Grieg Piano Concerto - Morecambe & Wise with André Previn When I was at Cambridge I was introduced to an American group called the Hi-Los and also to the Yale Songbook – a collection of close harmony arrangements. I later sang in a number of groups which included these pieces in their repertoire. In my time in York we had a quartet called 'The Four Songmen', as the last was the name for the adult singers on the Cathedral Choir; our second tenor happened for a time to be Raymond Holland, who was for many years in the BCC, so it was good to renew my acquaintance with him when I moved into this area, even if he had by then given up singing. I am, however, not going to include a piece of close harmony in this particular collection, though I would certainly recommend the Hi-Los to everyone, whether singing jazz, folk or popular songs (try 'Molly Malone' for example, or 'A Nightingale Sang in Berkeley Square').
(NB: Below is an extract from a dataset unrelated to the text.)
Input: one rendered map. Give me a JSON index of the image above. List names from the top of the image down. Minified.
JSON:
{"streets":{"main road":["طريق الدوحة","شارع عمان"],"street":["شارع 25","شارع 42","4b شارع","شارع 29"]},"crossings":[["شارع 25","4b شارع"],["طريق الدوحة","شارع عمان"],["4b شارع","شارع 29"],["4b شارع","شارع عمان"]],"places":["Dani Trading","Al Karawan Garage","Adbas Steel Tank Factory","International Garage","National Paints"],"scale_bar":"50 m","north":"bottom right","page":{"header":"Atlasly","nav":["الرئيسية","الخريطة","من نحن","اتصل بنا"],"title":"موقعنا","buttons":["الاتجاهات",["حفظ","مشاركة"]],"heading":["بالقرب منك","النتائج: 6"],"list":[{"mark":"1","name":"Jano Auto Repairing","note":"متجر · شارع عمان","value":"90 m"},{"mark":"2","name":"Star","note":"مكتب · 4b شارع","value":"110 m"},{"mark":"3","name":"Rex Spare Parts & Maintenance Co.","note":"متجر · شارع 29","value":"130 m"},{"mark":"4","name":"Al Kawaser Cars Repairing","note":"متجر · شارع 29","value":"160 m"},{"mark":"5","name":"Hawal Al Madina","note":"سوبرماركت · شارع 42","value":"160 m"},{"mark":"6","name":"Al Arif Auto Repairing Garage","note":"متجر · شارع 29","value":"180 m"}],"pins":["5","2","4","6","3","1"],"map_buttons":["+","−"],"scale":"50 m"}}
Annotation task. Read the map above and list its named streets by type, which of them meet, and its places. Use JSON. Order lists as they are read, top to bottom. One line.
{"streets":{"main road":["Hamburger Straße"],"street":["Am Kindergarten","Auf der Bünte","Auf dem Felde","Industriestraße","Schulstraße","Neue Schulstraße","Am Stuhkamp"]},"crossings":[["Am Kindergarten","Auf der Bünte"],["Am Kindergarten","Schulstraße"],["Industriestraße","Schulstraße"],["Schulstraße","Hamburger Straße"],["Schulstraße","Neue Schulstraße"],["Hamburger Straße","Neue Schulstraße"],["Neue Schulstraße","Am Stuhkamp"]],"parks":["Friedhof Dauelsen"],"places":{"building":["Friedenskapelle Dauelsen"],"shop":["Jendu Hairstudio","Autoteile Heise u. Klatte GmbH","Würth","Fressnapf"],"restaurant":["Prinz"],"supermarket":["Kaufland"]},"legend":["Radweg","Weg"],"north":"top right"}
I would nevertheless like to end on a lighter note. There are a number of amusing musical 'performances' that I can watch over and over again (eg Dudley Moore singing 'Little Miss Britten' or playing Colonel Bogey in the style of Beethoven), but my absolute favourite is one which you all probably already know, and that is the Grieg Piano Concerto, as played by Morecambe and Wise and their guest, Andre Previn. Watch the orchestral musicians! And goodbye!!